1. Make a scatter plot of the data to visualize the relationship between the variables. How would you characterize the relationship?
2. Calculate the variance for both variables, the covariance between the two variables, and the correlation between them, $$r(x,y)$$. Interpret the correlation value; i.e. do you consider this a strong correlation?
3. Now calculate a least squares model relating the gas flow rate as the $$x$$ variable to the CO2 measurement as the $$y$$-variable. Report the intercept and slope from this model.
4. Report the $$R^2$$ from the regression model. Compare the squared value of $$r(x,y)$$ to $$R^2$$. What do you notice? Now reinterpret what the correlation value means (i.e. compare this interpretation to your answer in part 2).
5. 600-level: Switch $$x$$ and $$y$$ around and rebuild your least squares model. Compare the new $$R^2$$ to the previous model's $$R^2$$. Is this result surprising? How do interpret this?

# Question 3 [1.5]

A new type of thermocouple is being investigated by your group. These devices produce an almost linear voltage (millivolt) response at different temperatures. In practice though it is used the other way around: use the millivolt reading to predict the temperature. The process of fitting this linear model is called calibration.

1. Use the following data to calibrate a linear model:

 Temperature [K] 273 293 313 333 353 373 393 413 433 453 Reading [mV] 0.01 0.12 0.24 0.38 0.51 0.67 0.84 1.01 1.15 1.31

Show the linear model and provide the predicted temperature when reading 1.00 mV.

2. Are you satisfied with this model, based on the coefficient of determination ($$R^2$$) value?

3. What is the model's standard error? Now, are you satisfied with the model's prediction ability, given that temperatures can usually be recorded to an accuracy of $$\pm 0.5$$ K with most inexpensive thermocouples.

4. What is your (revised) conclusion now about the usefulness of the $$R^2$$ value?

Note: This example explains why I don't use the terminology of independent and dependent variables in this course. Here the temperature truly is the independent variable, because it causes the voltage difference that we measure. But the voltage reading is the independent variable in the least squares model. The word independent is being used in two different senses (its English meaning vs its mathematical meaning), and this can be misleading.

# Question 4 [1]

1. Use the linear model you derived in Question 2, where you used the gas flow rate to predict the CO2 measurement, and construct the analysis of variance table (ANOVA) for the dataset.
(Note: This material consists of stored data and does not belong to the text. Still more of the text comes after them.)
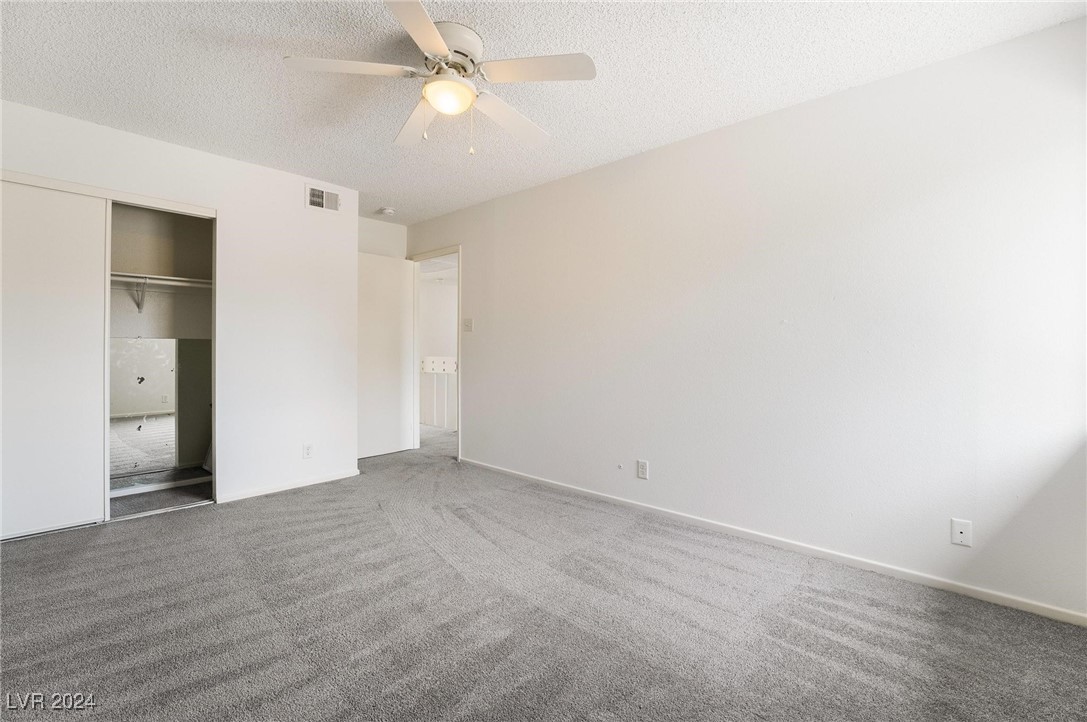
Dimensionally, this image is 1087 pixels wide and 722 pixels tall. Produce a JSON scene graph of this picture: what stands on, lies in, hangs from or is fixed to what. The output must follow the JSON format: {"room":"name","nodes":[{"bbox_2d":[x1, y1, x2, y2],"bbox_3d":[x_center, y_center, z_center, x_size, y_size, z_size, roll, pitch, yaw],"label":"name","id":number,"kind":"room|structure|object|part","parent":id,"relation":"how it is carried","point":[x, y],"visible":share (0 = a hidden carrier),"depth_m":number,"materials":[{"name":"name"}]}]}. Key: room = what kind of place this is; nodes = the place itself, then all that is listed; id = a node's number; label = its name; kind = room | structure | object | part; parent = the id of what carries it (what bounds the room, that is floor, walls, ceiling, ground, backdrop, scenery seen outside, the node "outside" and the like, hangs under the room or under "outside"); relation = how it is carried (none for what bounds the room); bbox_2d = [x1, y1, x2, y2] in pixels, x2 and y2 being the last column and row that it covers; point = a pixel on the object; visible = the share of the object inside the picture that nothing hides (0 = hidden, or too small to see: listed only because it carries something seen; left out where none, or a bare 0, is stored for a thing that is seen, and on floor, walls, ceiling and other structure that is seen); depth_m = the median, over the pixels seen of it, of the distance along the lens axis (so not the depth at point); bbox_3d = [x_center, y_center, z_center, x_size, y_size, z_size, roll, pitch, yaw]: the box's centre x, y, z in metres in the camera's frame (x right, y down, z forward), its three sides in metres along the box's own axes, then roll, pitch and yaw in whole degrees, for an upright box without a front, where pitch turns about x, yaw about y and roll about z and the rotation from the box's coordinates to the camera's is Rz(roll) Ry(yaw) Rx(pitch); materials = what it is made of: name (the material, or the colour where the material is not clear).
{"room":"bedroom","nodes":[
{"label":"bedroom","id":0,"kind":"room"},
{"bbox_2d":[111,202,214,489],"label":"closet wall","id":1,"kind":"structure","parent":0,"point":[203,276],"depth_m":3.45,"materials":[{"name":"paint"}]},
{"bbox_2d":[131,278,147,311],"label":"shelf bracket","id":2,"kind":"object","parent":1,"relation":"attached to","point":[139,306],"visible":0.87,"depth_m":3.28,"materials":[{"name":"metal"}]},
{"bbox_2d":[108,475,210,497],"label":"closet baseboard","id":3,"kind":"structure","parent":1,"relation":"attached to","point":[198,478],"depth_m":3.25,"materials":[{"name":"white"}]},
{"bbox_2d":[108,335,211,483],"bbox_3d":[-3.060,0.366,3.284,0.022,1.077,0.907,1,1,42],"label":"mirror","id":4,"kind":"object","parent":1,"relation":"attached to","point":[152,430],"visible":0.66,"depth_m":3.31,"materials":[{"name":"mirror"}]},
{"bbox_2d":[112,271,212,291],"bbox_3d":[-3.119,-0.609,3.101,0.403,0.063,1.458,1,1,42],"label":"closet shelf","id":5,"kind":"object","parent":1,"relation":"attached to","point":[179,278],"visible":0.54,"depth_m":3.22,"materials":[{"name":"white"}]},
{"bbox_2d":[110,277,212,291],"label":"closet rod","id":6,"kind":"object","parent":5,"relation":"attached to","point":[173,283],"visible":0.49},
{"bbox_2d":[0,97,364,517],"bbox_3d":[-2.525,-0.214,2.818,0.124,2.439,2.636,1,1,42],"label":"left wall","id":7,"kind":"structure","parent":0,"point":[298,211],"depth_m":3.19,"materials":[{"name":"white paint"}]},
{"bbox_2d":[0,179,108,539],"bbox_3d":[-3.003,0.003,2.304,0.039,2.031,0.897,1,1,42],"label":"sliding closet door","id":8,"kind":"structure","parent":7,"relation":"in","point":[88,506],"depth_m":2.44,"materials":[{"name":"white paint"}]},
{"bbox_2d":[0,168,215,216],"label":"closet door track","id":9,"kind":"structure","parent":7,"relation":"attached to","point":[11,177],"depth_m":2.59,"materials":[{"name":"white"}]},
{"bbox_2d":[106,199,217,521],"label":"closet","id":10,"kind":"object","parent":7,"relation":"in","point":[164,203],"visible":0.58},
{"bbox_2d":[216,468,360,503],"bbox_3d":[-1.960,0.983,3.353,0.012,0.061,0.967,1,1,42],"label":"baseboard","id":11,"kind":"structure","parent":7,"relation":"attached to","point":[309,483],"depth_m":3.28,"materials":[{"name":"white paint"}]},
{"bbox_2d":[302,443,313,459],"bbox_3d":[-1.881,0.728,3.376,0.008,0.118,0.071,1,1,42],"label":"wall socket","id":12,"kind":"object","parent":7,"relation":"attached to","point":[307,449],"visible":0.99,"depth_m":3.37,"materials":[{"name":"white plastic"}]},
{"bbox_2d":[306,184,341,212],"bbox_3d":[-1.792,-1.310,3.446,0.014,0.180,0.275,1,1,42],"label":"air vent","id":13,"kind":"object","parent":7,"relation":"attached to","point":[313,198],"visible":0.99,"depth_m":3.44,"materials":[{"name":"white metal"}]},
{"bbox_2d":[357,216,407,258],"bbox_3d":[-1.882,-0.243,4.360,0.124,2.485,1.033,1,1,42],"label":"back wall","id":14,"kind":"structure","parent":0,"point":[390,232],"depth_m":4.45,"materials":[{"name":"white paint"}]},
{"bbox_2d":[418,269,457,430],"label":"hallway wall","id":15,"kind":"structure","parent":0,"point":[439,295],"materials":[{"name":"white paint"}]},
{"bbox_2d":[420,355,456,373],"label":"railing","id":16,"kind":"object","parent":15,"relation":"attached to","point":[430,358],"visible":0.6,"depth_m":6.12,"materials":[{"name":"white"}]},
{"bbox_2d":[0,0,1086,223],"bbox_3d":[-0.714,-1.442,2.066,5.487,0.103,4.092,1,1,42],"label":"ceiling","id":17,"kind":"structure","parent":0,"point":[281,32],"depth_m":2.04,"materials":[{"name":"white paint"}]},
{"bbox_2d":[378,207,394,215],"bbox_3d":[-1.519,-1.438,4.096,0.134,0.043,0.132,1,1,42],"label":"smoke detector","id":18,"kind":"object","parent":17,"relation":"attached to","point":[388,211],"visible":1,"depth_m":4.06,"materials":[{"name":"white plastic"}]},
{"bbox_2d":[284,0,596,152],"bbox_3d":[-0.421,-1.168,1.909,1.199,0.490,1.200,0,1,-27],"label":"ceiling fan","id":19,"kind":"object","parent":17,"relation":"attached to","point":[437,36],"visible":0.99,"depth_m":1.82,"materials":[{"name":"white"}]},
{"bbox_3d":[-0.782,-1.177,1.731,0.433,0.037,0.363,0,1,-27],"label":"blade","id":20,"kind":"part","parent":19,"relation":"part of","materials":[{"name":"white"}]},
{"bbox_3d":[-0.600,-1.157,2.070,0.321,0.045,0.510,0,1,-27],"label":"blade","id":21,"kind":"part","parent":19,"relation":"part of","materials":[{"name":"white"}]},
{"bbox_3d":[-0.454,-1.172,1.503,0.441,0.036,0.411,0,1,-27],"label":"blade","id":22,"kind":"part","parent":19,"relation":"part of","materials":[{"name":"white"}]},
{"bbox_3d":[-0.425,-1.315,1.861,0.301,0.147,0.295,0,1,-27],"label":"motor housing","id":23,"kind":"part","parent":19,"relation":"part of","materials":[{"name":"white metal"}]},
{"bbox_3d":[-0.168,-1.144,2.032,0.539,0.046,0.290,0,1,-27],"label":"blade","id":24,"kind":"part","parent":19,"relation":"part of","materials":[{"name":"white"}]},
{"bbox_3d":[-0.041,-1.169,1.728,0.362,0.036,0.437,0,1,-27],"label":"blade","id":25,"kind":"part","parent":19,"relation":"part of","materials":[{"name":"white"}]},
{"bbox_2d":[0,420,1086,721],"bbox_3d":[-0.789,1.086,2.730,6.967,0.102,4.990,1,1,42],"label":"carpet floor","id":26,"kind":"structure","parent":0,"point":[96,550],"depth_m":1.71,"materials":[{"name":"grey carpet"}]},
{"bbox_2d":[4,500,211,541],"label":"closet door track","id":27,"kind":"object","parent":26,"relation":"on","point":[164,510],"visible":0.7,"depth_m":2.66,"materials":[{"name":"silver metal"}]},
{"bbox_2d":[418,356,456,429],"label":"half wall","id":28,"kind":"object","parent":26,"relation":"on","point":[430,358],"visible":0.56,"depth_m":6.08,"materials":[{"name":"white"}]},
{"bbox_2d":[410,16,1086,623],"bbox_3d":[0.478,-0.182,3.200,5.428,2.457,0.125,1,1,42],"label":"right wall","id":29,"kind":"structure","parent":0,"point":[475,432],"depth_m":2.19,"materials":[{"name":"white paint"}]},
{"bbox_2d":[408,245,460,461],"bbox_3d":[-1.096,-0.054,4.443,0.914,2.105,0.156,1,1,42],"label":"door frame","id":30,"kind":"structure","parent":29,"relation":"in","point":[458,251],"depth_m":4.61,"materials":[{"name":"white paint"}]},
{"bbox_2d":[356,251,415,459],"bbox_3d":[-1.700,-0.048,4.378,0.151,2.057,0.754,1,1,42],"label":"door","id":31,"kind":"structure","parent":30,"relation":"attached to","point":[398,268],"depth_m":4.41,"materials":[{"name":"white paint"}]},
{"bbox_2d":[463,318,473,331],"bbox_3d":[-0.728,-0.340,4.052,0.114,0.124,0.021,1,1,42],"label":"light switch","id":32,"kind":"object","parent":29,"relation":"attached to","point":[469,325],"visible":0.98,"depth_m":4.05,"materials":[{"name":"white plastic"}]},
{"bbox_2d":[636,459,648,479],"bbox_3d":[0.675,0.749,2.883,0.075,0.122,0.009,1,1,42],"label":"wall outlet","id":33,"kind":"object","parent":29,"relation":"attached to","point":[643,466],"visible":0.98,"depth_m":2.88,"materials":[{"name":"white plastic"}]},
{"bbox_2d":[457,457,1085,627],"bbox_3d":[0.775,1.014,2.875,4.188,0.063,0.014,1,1,42],"label":"baseboard","id":34,"kind":"structure","parent":29,"relation":"attached to","point":[1056,613],"depth_m":2.19,"materials":[{"name":"white paint"}]},
{"bbox_2d":[950,518,971,547],"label":"cable wall plate","id":35,"kind":"object","parent":29,"relation":"attached to","point":[958,529],"visible":0.99,"depth_m":1.89,"materials":[{"name":"white plastic"}]}
]}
Use your ANOVA table to reproduce the residual standard error, $$S_E$$ value, that you get from the R software output.

Go through the R tutorial to learn how to efficiently obtain the residuals and predicted values from a linear model object.

2. Also for linear model in Question 2, verify whether the residuals are normally distributed.

3. Use the linear model you derived in Question 3, where you used the voltage measurement to predict the temperature, and construct the analysis of variance table (ANOVA) for that dataset. Use your ANOVA table to reproduce the residual standard error, $$S_E$$ value, that you get from the R software output.